§ Task goal
Make an exact copy of the entries below with the pictures removed.

§ Records for the task
==================================================

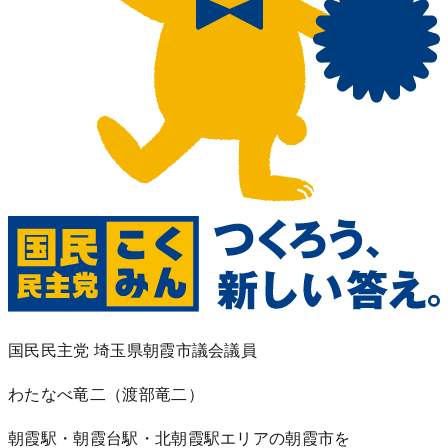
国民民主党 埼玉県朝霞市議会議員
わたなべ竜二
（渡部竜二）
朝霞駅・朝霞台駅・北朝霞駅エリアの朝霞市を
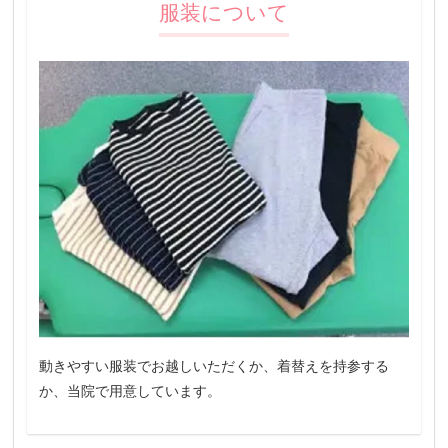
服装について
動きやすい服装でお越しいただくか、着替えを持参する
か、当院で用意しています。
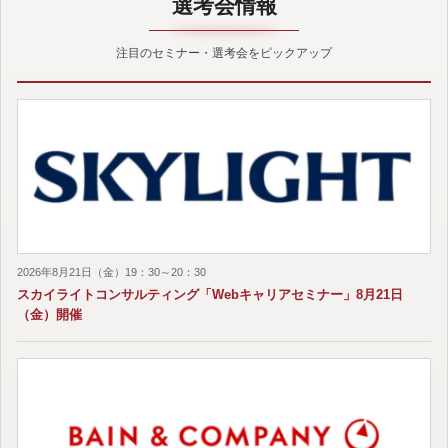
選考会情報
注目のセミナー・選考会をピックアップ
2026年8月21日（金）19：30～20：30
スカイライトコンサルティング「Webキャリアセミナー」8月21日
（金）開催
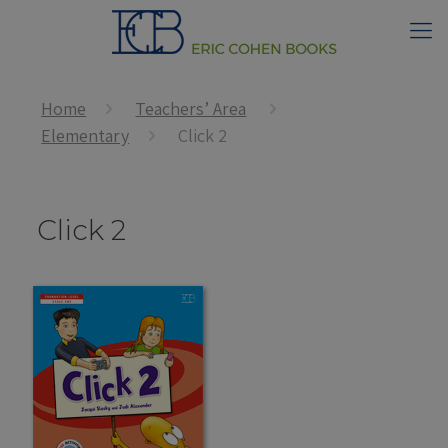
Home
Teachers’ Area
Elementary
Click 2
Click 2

==================================================

§ Completed exercise
国民民主党 埼玉県朝霞市議会議員
わたなべ竜二
（渡部竜二）
朝霞駅・朝霞台駅・北朝霞駅エリアの朝霞市を
服装について
動きやすい服装でお越しいただくか、着替えを持参する
か、当院で用意しています。
選考会情報
注目のセミナー・選考会をピックアップ
2026年8月21日（金）19：30～20：30
スカイライトコンサルティング「Webキャリアセミナー」8月21日
（金）開催
Home
Teachers’ Area
Elementary
Click 2
Click 2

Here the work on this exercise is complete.